Leave out the pictures, then output the lines of the records below from the first through the one containing "В Оксфорде обучили".

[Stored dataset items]
***
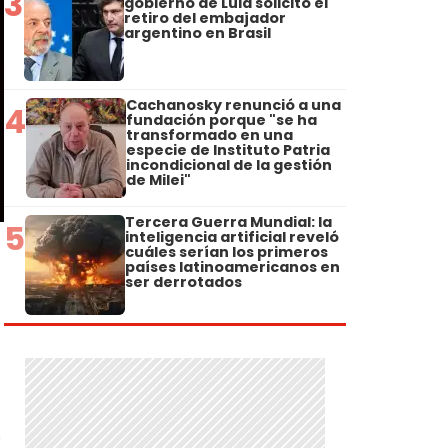
3
gobierno de Lula solicitó el
retiro del embajador
argentino en Brasil
Cachanosky renunció a una
4
fundación porque "se ha
transformado en una
especie de Instituto Patria
incondicional de la gestión
de Milei"
Tercera Guerra Mundial: la
5
inteligencia artificial reveló
cuáles serían los primeros
países latinoamericanos en
ser derrotados
,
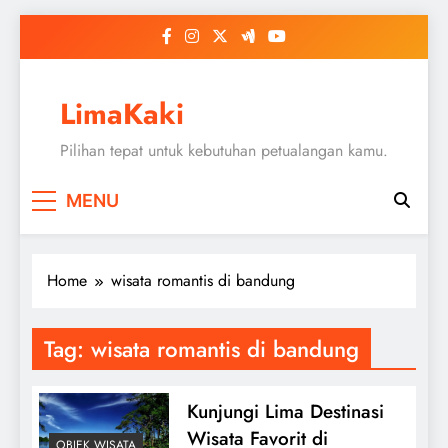
Skip
to
content
LimaKaki
Pilihan tepat untuk kebutuhan petualangan kamu.
MENU
Home
wisata romantis di bandung
Tag:
wisata romantis di bandung
Kunjungi Lima Destinasi
Wisata Favorit di
OBJEK WISATA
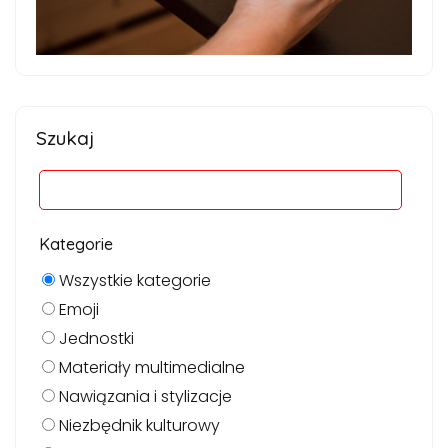
Szukaj
Kategorie
Wszystkie kategorie
Emoji
Jednostki
Materiały multimedialne
Nawiązania i stylizacje
Niezbędnik kulturowy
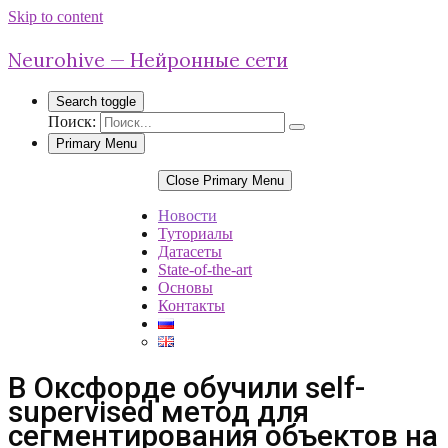
Skip to content
Neurohive — Нейронные сети
Search toggle
Поиск:
Primary Menu
Close Primary Menu
Новости
Туториалы
Датасеты
State-of-the-art
Основы
Контакты
В Оксфорде обучили self-
supervised метод для
сегментирования объектов на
***
[Exercise result]
3
gobierno de Lula solicitó el
retiro del embajador
argentino en Brasil
Cachanosky renunció a una
4
fundación porque "se ha
transformado en una
especie de Instituto Patria
incondicional de la gestión
de Milei"
Tercera Guerra Mundial: la
5
inteligencia artificial reveló
cuáles serían los primeros
países latinoamericanos en
ser derrotados
,
Skip
to
content
LimaKaki
Pilihan tepat untuk kebutuhan petualangan kamu.
MENU
Home
wisata romantis di bandung
Tag:
wisata romantis di bandung
Kunjungi Lima Destinasi
Wisata Favorit di
OBJEK WISATA
Szukaj
Kategorie
Wszystkie kategorie
Emoji
Jednostki
Materiały multimedialne
Nawiązania i stylizacje
Niezbędnik kulturowy
Skip to content
Neurohive — Нейронные сети
Search toggle
Поиск:
Primary Menu
Close Primary Menu
Новости
Туториалы
Датасеты
State-of-the-art
Основы
Контакты
В Оксфорде обучили self-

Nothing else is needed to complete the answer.